- COMPLETE THE FOLLOWING:
**a)** Quote the passage from the book review word for word, beginning at the words "Wednesday, July 30, 2014" and stopping after "Harcourt Kitchin, 1867-1932).".
**b)** Continue the review of "The Lost Naval Papers" from the point where it stops.

Wednesday, July 30, 2014

"A New and Mildly Amusing Detective"

THE LOST NAVAL PAPERS: A STORY OF THE SECRET SERVICE.
By Bennet Copplestone (Frederick Harcourt Kitchin, 1867-1932).
John Murray and E. P. Dutton & Co.
1917. 293 pages [UK], 286 pages [US]. $1.50
Online HERE, HERE, HERE, HERE, HERE, and HERE.
Contents:
Part I: "William Dawson"
Part II: "Madame Gilbert"
Part III: "To See Is to Believe"
Part IV: "The Captain of Marines"

As Holmes and a few other detectives of the Golden Age learned, the supposedly security-minded personnel of the Navy department seemed to suffer inordinately from butterfingers when it came to holding on to top secret documents:
[Full review] As the title indicates, these short stories tell of the tracing of spies who infested the British naval service. In Dawson, the Scotland Yard spy-hunter, the author has invented a worthy successor to Sherlock Holmes. — "The New Books," THE OUTLOOK (March 6, 1918)
[Full review] The yarns in "The Lost Naval Papers" pretend to be nothing but yarns. They belong openly to the order of mechanical romance—the romance of mystery and detection.
The hero is none other than that favorite butt of Sherlock Holmes, a Scotland Yard inspector—or rather it is Scotland Yard itself, with the inspector as its instrument.

- DATA SECTION:
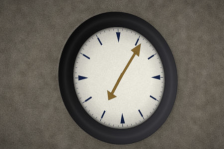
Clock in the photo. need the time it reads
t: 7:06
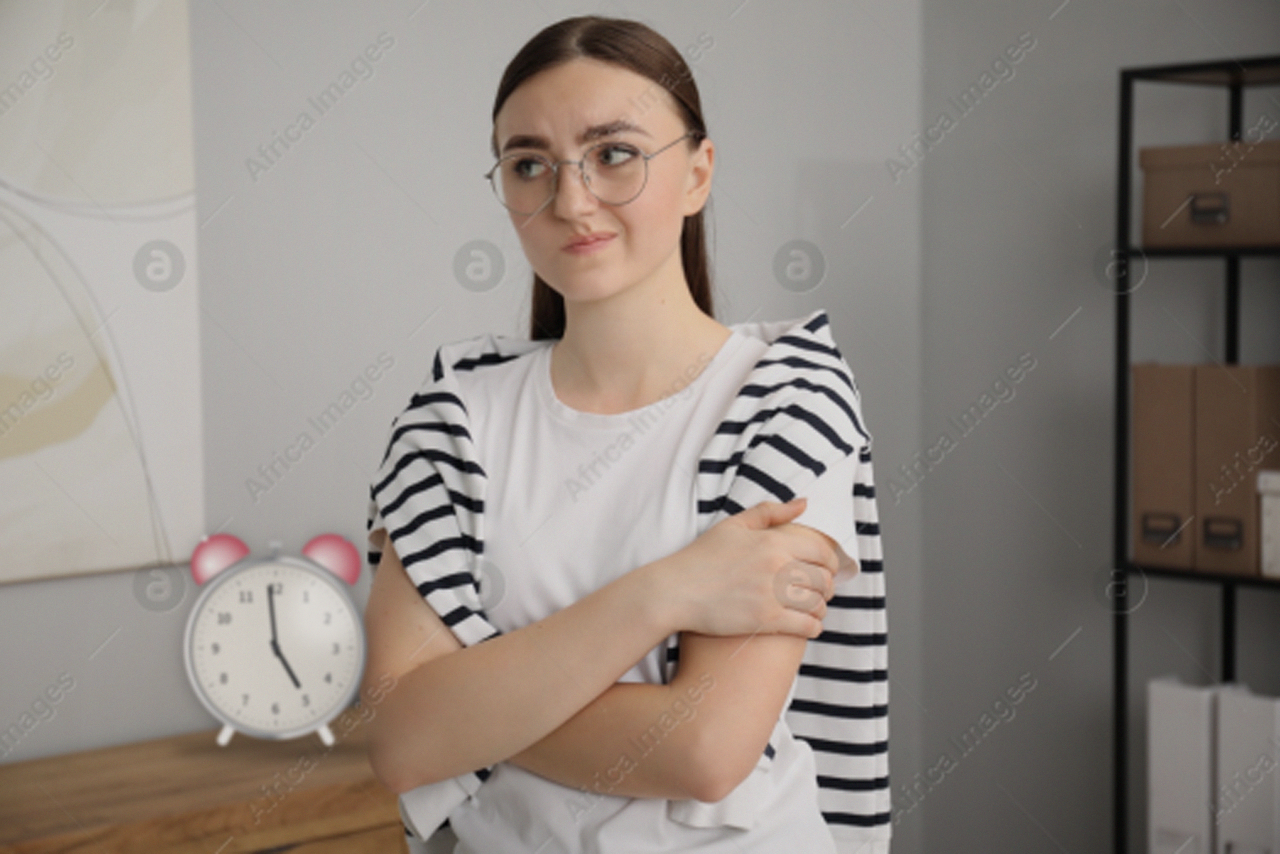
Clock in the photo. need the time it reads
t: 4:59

* * *

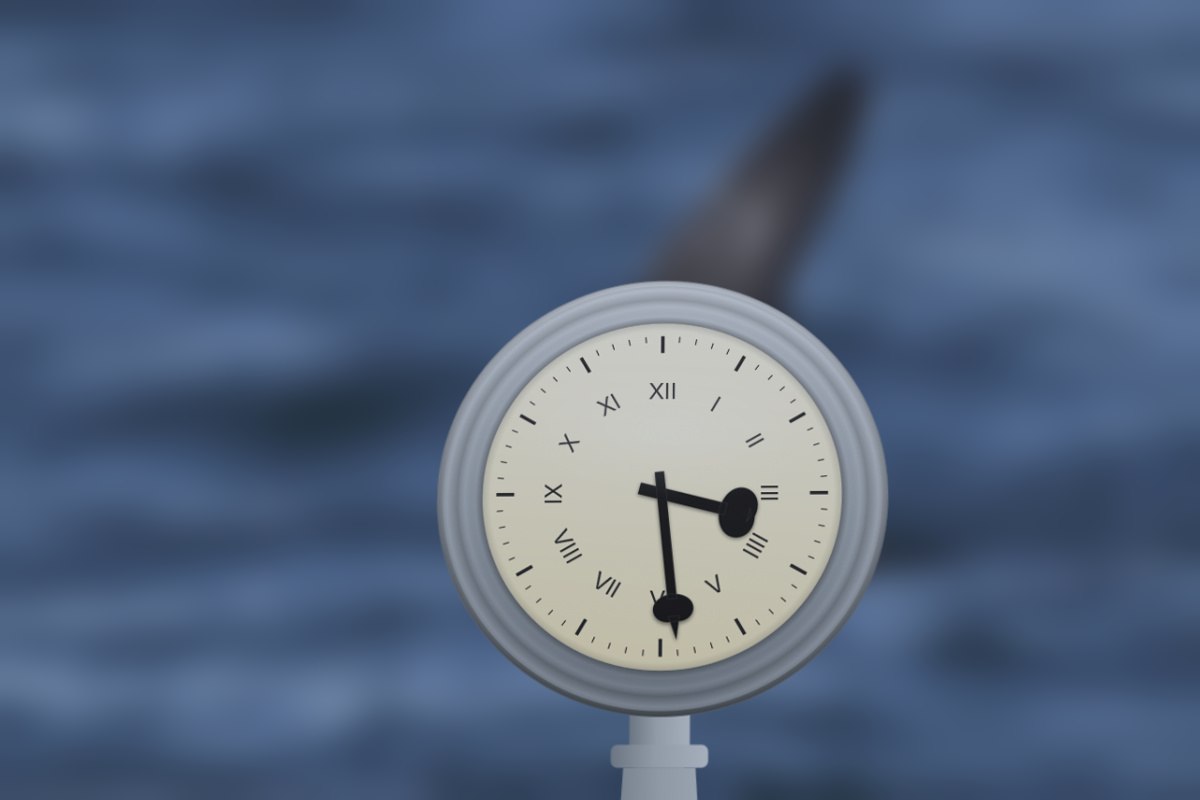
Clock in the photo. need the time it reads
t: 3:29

- ANSWERS TO EACH TASK:
**a)**
Wednesday, July 30, 2014

"A New and Mildly Amusing Detective"

THE LOST NAVAL PAPERS: A STORY OF THE SECRET SERVICE.
By Bennet Copplestone (Frederick Harcourt Kitchin, 1867-1932).

**b)**
Officer William Dawson has a great conceit of himself, and appears to justify it by a series of marvellous feats in the way of rounding up German spies and strengthening the hands of the British Admiralty at moments of crucial strain. But his chronicler takes special pains to tell us that this is all an illusion. Scotland Yard, he says, is not showy, but its system is irresistible: "Though Dawson was not specially intelligent—in some respects almost stupid—he was dreadfully, terrifyingly efficient, because he was part of the slowly-grinding Scotland Yard machine."
We suppose that our old friend Dr. Watson, if he admitted this, would trace it to the reforms induced by the great Sherlock's exposures.
These tales are admirable contrivances in their kind. They have, of course, little more to do with the war or with any other reality than the fifteen puzzle or the game of pigs in clover. — H. W. Boynton, "Told and Made," THE NATION (April 4, 1918)
[Full review] A new and mildly amusing detective appears in the person of Inspector Dawson, with his combined human vanity and superhuman success. "The Lost Naval Papers" by Bennet Copplestone is the book in which the excellent Dawson has his being. — Brian Hooker, "Concerning Yarns," THE BOOKMAN (May 1919)
[Review excerpts] . . . The Lost Naval Papers is a story about a super-sleuth from Scotland Yard who enlists the help of our fictional author/narrator to foil the espionage attempts of foreign agents. Being an older work the language and styling is a bit stilted and the pacing is rapid-fire in places. I don’t know but it may have been written as a serial. That might explain the number of chapters and twists (new sub-plots/main plot changes).
The detective has several unique characteristics: he’s powerful (he has a decree that gives him power over many aspects of the normal legal system and its agents), he’s well-regarded by his superiors, and he’s addicted to secrecy.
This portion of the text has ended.